> _Assignment_
Copy every line of the material below word for word, leaving out the pictures.

> _Data_
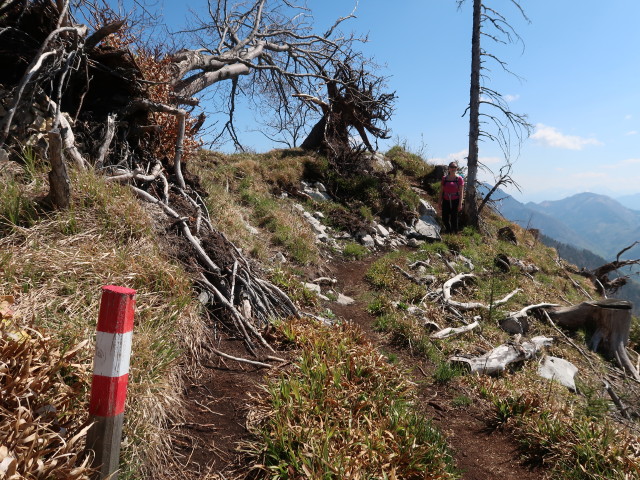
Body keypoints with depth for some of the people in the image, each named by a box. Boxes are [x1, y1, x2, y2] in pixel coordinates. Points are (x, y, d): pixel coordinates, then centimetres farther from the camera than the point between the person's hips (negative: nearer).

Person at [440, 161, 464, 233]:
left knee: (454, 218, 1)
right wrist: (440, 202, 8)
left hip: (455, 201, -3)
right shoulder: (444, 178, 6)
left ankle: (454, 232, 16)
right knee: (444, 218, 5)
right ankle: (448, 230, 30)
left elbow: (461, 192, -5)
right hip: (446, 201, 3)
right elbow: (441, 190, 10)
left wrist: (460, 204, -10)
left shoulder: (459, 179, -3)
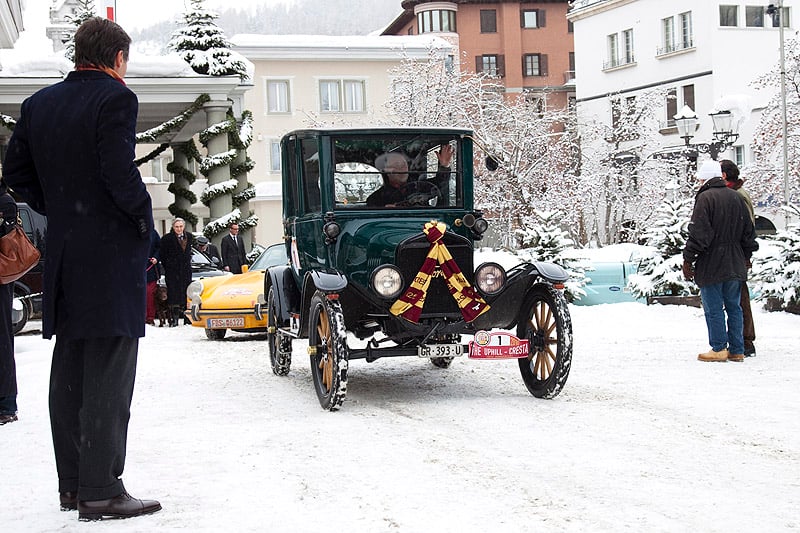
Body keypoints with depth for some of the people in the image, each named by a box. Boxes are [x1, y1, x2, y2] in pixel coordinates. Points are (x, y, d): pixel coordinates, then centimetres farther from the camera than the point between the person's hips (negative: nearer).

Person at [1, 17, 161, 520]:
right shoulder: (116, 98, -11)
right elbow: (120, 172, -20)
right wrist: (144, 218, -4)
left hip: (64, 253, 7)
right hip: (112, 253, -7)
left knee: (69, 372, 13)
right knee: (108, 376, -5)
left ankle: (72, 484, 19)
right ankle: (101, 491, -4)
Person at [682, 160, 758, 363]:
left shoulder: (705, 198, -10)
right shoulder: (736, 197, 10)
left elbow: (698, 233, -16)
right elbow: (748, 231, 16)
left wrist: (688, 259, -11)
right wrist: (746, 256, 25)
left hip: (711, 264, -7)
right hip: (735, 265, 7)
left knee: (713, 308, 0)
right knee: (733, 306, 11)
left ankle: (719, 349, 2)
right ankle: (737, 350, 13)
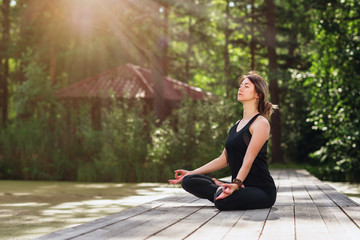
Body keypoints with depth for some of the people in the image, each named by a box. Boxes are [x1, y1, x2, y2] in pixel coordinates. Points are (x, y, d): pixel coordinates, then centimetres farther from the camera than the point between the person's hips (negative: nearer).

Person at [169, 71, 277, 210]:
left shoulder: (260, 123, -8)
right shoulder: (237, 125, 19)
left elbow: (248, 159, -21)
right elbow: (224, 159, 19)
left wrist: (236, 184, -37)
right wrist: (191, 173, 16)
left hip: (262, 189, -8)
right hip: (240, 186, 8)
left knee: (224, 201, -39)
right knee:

> _Solution to the exercise_
Body keypoints with depth for some of the people in the image, each named by a box. Boxes are [x1, y1, x2, y2] in pixel coordinates. Points are (x, y, d): pixel coordinates, then centimetres farther from the camera than the point between the person's hips (negative: nearer).

Person at [440, 161, 464, 233]:
left knee: (454, 218, 1)
right wrist: (440, 202, 8)
left hip: (455, 201, -3)
right shoulder: (444, 178, 6)
left ankle: (454, 232, 16)
right knee: (444, 218, 5)
right ankle: (448, 230, 30)
left elbow: (461, 192, -5)
right hip: (446, 201, 3)
right elbow: (441, 190, 10)
left wrist: (460, 204, -10)
left shoulder: (459, 179, -3)
Body keypoints with depth for some of the people in the image, each named by a box. Boxes are [x1, y1, x2, y2] in pixel coordinates. Points are (x, y, d): pixel coordinates, then centimetres farther from the camera than the point between the person's hips (negative: nearer).

Person at [1, 17, 161, 520]:
right shoulder: (116, 98, -11)
right elbow: (120, 172, -20)
right wrist: (144, 218, -4)
left hip: (64, 253, 7)
right hip: (112, 253, -7)
left knee: (69, 372, 13)
right knee: (108, 376, -5)
left ankle: (72, 484, 19)
right ankle: (101, 491, -4)
Person at [682, 160, 758, 363]:
left shoulder: (705, 198, -10)
right shoulder: (736, 197, 10)
left elbow: (698, 233, -16)
right elbow: (748, 231, 16)
left wrist: (688, 259, -11)
right wrist: (746, 256, 25)
left hip: (711, 264, -7)
right hip: (735, 265, 7)
left knee: (713, 308, 0)
right knee: (733, 306, 11)
left ankle: (719, 349, 2)
right ankle: (737, 350, 13)
Body keypoints with depth for some of the people in the image, each named by a box. Boxes are [x1, y1, x2, y2] in pixel coordinates. Points are (x, y, d): pixel coordinates, then centimetres farther from the camera than the point between the person's hips (negative: nearer).

Person at [169, 71, 277, 210]:
left shoulder: (260, 123, -8)
right shoulder: (237, 125, 19)
left elbow: (248, 159, -21)
right elbow: (224, 159, 19)
left wrist: (236, 184, -37)
right wrist: (191, 173, 16)
left hip: (262, 189, -8)
right hip: (240, 186, 8)
left knee: (224, 201, -39)
right knee:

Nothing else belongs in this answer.